• _Tasks to carry out_
**a)** Translate this sentence from the Marvel westerns blog post into Spanish: "It appeared in Mighty Marvel Western #46."
**b)** Rewrite the stretch of the Marvel westerns blog post from "Mighty Marvel Westerners!" through "by Dick Ayers.", renaming "Dick Ayers" as "Vince Colletta" wherever it occurs.
**c)** Go on with the Marvel westerns blog post from the point where it stops.

• _Selected text_

****************

Saturday, January 26, 2013

Mighty Marvel Westerners!


Here's a typical "Marvel Masterwork Pin-up" from the olden days. Marvel produced these little gems now and again, sometimes as premiums in the annuals and elsewhere, but often as page fillers for comics which ran short in some way. This one seems frankly to be the latter. It appeared in Mighty Marvel Western #46. The figures of Kid Colt, Two-Gun Kid, and Rawhide Kid all seem to be drawn by Jack Kirby and inked by Dick Ayers.

Gil Kane

The same figures were used on the covers of Mighty Marvel Western as icons, part of the logo beginning with issue sixteen of the comics rather impressive Bronze Age run. But where did these distinctive images first appear. As it turns out all three are not surprisingly from classic Kirby and Ayers covers.

John Severin


The Kid Colt figure first appeared on the cover of Kid Colt Outlaw #95 from the winter of 1960. Colt is busting out of town, guns blazing as cowboys clamber all over the somewhat off-scale buildings to get a good shot at the infamous Holstein haute-coutured owlhoot.

****************

Recorded data:

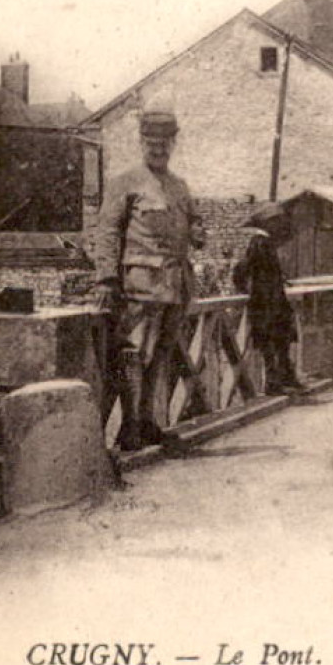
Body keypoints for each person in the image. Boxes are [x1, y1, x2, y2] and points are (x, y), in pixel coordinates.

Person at [92, 97, 207, 449]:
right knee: (133, 354)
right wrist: (107, 279)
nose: (158, 149)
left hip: (175, 287)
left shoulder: (179, 186)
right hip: (139, 287)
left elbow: (191, 224)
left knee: (161, 356)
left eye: (164, 144)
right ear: (141, 143)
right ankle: (129, 425)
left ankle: (148, 420)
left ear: (173, 144)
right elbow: (107, 232)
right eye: (151, 144)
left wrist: (197, 231)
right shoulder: (124, 183)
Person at [232, 203, 312, 396]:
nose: (280, 226)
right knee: (271, 342)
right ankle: (274, 383)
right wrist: (244, 288)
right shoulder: (259, 242)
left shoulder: (265, 242)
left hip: (274, 300)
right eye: (277, 222)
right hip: (266, 302)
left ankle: (285, 378)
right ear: (268, 223)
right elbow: (243, 269)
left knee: (281, 340)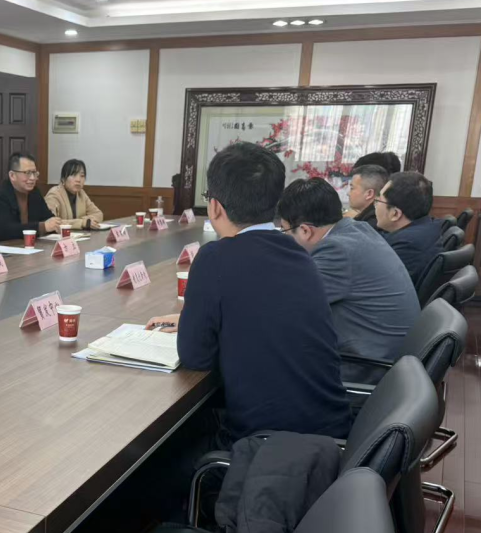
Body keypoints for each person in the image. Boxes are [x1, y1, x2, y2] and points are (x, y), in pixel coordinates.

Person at [147, 142, 350, 444]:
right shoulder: (298, 253)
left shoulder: (214, 257)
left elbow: (195, 358)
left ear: (215, 207)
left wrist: (198, 324)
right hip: (331, 431)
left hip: (268, 444)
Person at [277, 178, 420, 384]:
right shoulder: (356, 230)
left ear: (306, 230)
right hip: (386, 358)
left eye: (284, 231)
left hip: (365, 370)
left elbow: (286, 305)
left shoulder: (337, 251)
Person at [375, 171, 443, 286]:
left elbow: (374, 283)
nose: (375, 205)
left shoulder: (407, 245)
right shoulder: (426, 227)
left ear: (395, 213)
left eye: (378, 201)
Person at [0, 152, 61, 242]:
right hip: (3, 246)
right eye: (27, 173)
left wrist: (54, 224)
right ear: (12, 175)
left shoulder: (35, 192)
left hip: (30, 245)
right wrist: (42, 227)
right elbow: (4, 230)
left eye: (34, 173)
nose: (32, 178)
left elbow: (48, 218)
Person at [44, 159, 103, 230]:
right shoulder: (54, 194)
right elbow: (51, 222)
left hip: (78, 235)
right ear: (63, 179)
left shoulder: (81, 193)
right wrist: (82, 223)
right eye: (73, 175)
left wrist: (85, 221)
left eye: (82, 176)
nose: (78, 180)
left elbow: (99, 214)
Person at [346, 164, 390, 229]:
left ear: (369, 194)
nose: (348, 193)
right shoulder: (378, 218)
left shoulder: (367, 227)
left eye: (352, 188)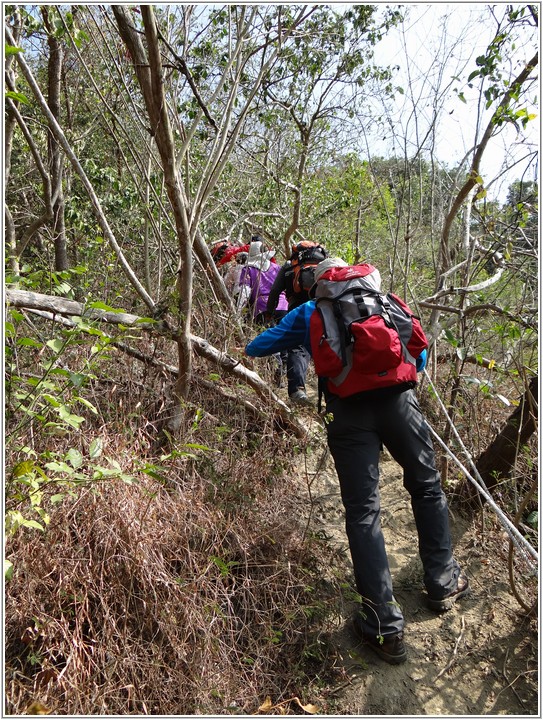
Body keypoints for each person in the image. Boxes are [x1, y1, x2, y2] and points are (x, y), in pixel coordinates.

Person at [245, 257, 469, 665]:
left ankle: (382, 626)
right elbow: (416, 354)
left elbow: (257, 347)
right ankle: (443, 579)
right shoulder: (384, 299)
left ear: (319, 282)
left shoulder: (312, 310)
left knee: (364, 512)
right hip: (401, 404)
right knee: (427, 486)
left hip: (347, 412)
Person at [266, 242, 327, 405]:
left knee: (298, 348)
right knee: (324, 348)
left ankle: (297, 390)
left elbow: (275, 291)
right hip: (321, 311)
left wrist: (269, 313)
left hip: (296, 311)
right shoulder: (323, 265)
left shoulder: (288, 267)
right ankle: (330, 395)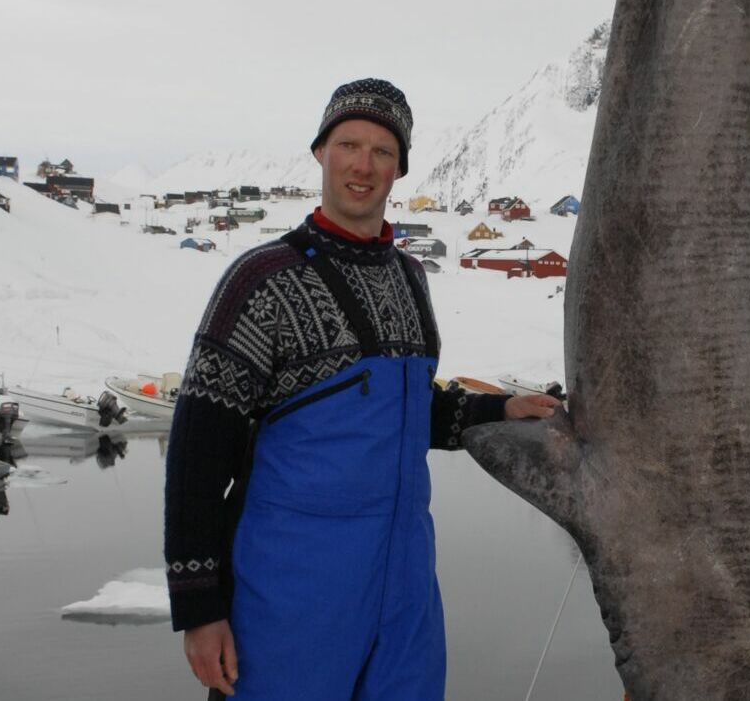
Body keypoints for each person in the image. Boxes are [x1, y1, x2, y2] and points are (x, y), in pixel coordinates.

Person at [163, 77, 559, 699]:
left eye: (382, 151)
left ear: (399, 168)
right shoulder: (260, 280)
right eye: (349, 144)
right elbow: (195, 453)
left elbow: (402, 413)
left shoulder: (409, 276)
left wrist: (500, 408)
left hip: (404, 593)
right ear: (321, 152)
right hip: (289, 595)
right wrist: (199, 609)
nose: (363, 165)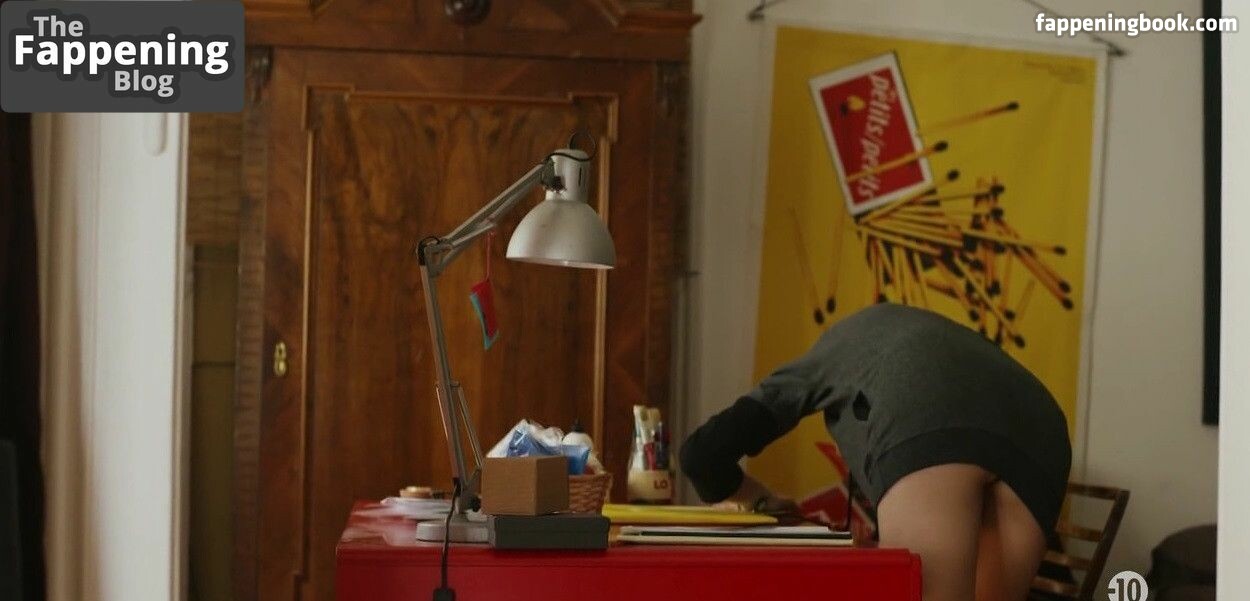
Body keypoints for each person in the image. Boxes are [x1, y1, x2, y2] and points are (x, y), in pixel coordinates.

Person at [681, 303, 1071, 601]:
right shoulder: (902, 332)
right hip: (1040, 423)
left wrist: (762, 501)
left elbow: (701, 454)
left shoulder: (824, 357)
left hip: (923, 406)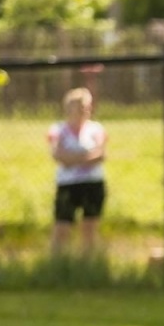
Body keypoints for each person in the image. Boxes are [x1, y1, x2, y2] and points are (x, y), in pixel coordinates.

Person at [47, 87, 107, 256]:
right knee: (62, 227)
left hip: (93, 183)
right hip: (68, 185)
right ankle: (58, 265)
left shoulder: (96, 128)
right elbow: (58, 155)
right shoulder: (58, 129)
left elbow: (101, 154)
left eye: (86, 106)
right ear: (69, 108)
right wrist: (85, 157)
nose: (84, 110)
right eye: (79, 106)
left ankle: (89, 265)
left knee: (90, 228)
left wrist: (73, 159)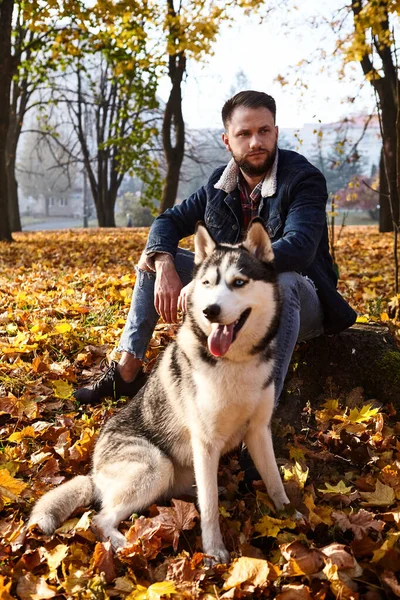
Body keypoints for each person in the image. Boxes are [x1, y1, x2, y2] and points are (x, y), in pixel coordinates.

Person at [74, 90, 357, 405]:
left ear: (276, 132)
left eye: (264, 131)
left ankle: (260, 413)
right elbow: (167, 221)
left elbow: (300, 247)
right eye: (244, 134)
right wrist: (165, 264)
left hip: (302, 303)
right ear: (227, 141)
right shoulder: (218, 185)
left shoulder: (303, 179)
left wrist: (214, 273)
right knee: (152, 260)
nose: (255, 142)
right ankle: (126, 370)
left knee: (284, 280)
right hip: (236, 300)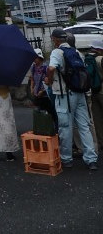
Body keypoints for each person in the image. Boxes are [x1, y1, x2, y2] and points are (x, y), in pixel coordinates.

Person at [45, 27, 98, 170]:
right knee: (84, 126)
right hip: (80, 93)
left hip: (65, 96)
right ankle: (91, 159)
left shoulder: (57, 52)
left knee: (65, 127)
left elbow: (51, 69)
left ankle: (66, 159)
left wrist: (48, 80)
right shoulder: (76, 52)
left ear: (55, 39)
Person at [29, 48, 58, 128]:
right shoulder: (33, 67)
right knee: (38, 112)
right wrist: (32, 88)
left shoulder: (45, 67)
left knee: (51, 112)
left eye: (35, 58)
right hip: (36, 94)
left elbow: (48, 81)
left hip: (46, 95)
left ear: (39, 57)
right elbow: (32, 78)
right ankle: (42, 128)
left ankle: (55, 128)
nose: (34, 60)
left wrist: (42, 91)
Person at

****************

• _Activity answers_
**a)** Apareció en Mighty Marvel Western #46.

**b)**
Mighty Marvel Westerners!


Here's a typical "Marvel Masterwork Pin-up" from the olden days. Marvel produced these little gems now and again, sometimes as premiums in the annuals and elsewhere, but often as page fillers for comics which ran short in some way. This one seems frankly to be the latter. It appeared in Mighty Marvel Western #46. The figures of Kid Colt, Two-Gun Kid, and Rawhide Kid all seem to be drawn by Jack Kirby and inked by Vince Colletta.

**c)**
The Two-Gun Kid image first shows up on the cover of Two-Gun Kid #62 from 1963, imbedded in a wordless thought balloon as the damsel wishes the more heroic masked hero were on the scene to assist the atypically bold and brazen Matt Hawk. Little does she know of course.


The Rawhide Kid drawing first appeared on Rawhide Kid #20 from 1961, and showcases Mrs.Bart's leather-clad little boy facing off against his enemy  in the middle of the street as the townsfolk shuffle off to seeming safety. The comment though about the Kid's ability to draw seems off point as his pistol appears already pointed at his opponent.

All comics companies are well practiced at re-purposing artwork, squeezing out the last gram of value from the hard work of their employees. It's always fun to track down these classic images in their original environments.


UPDATE: Here is a vintage 1965 ad which features the very image used in the later pin-up. The original images were apparently assembled for the first time for this merchandise. Thanks for the tip Darkmark.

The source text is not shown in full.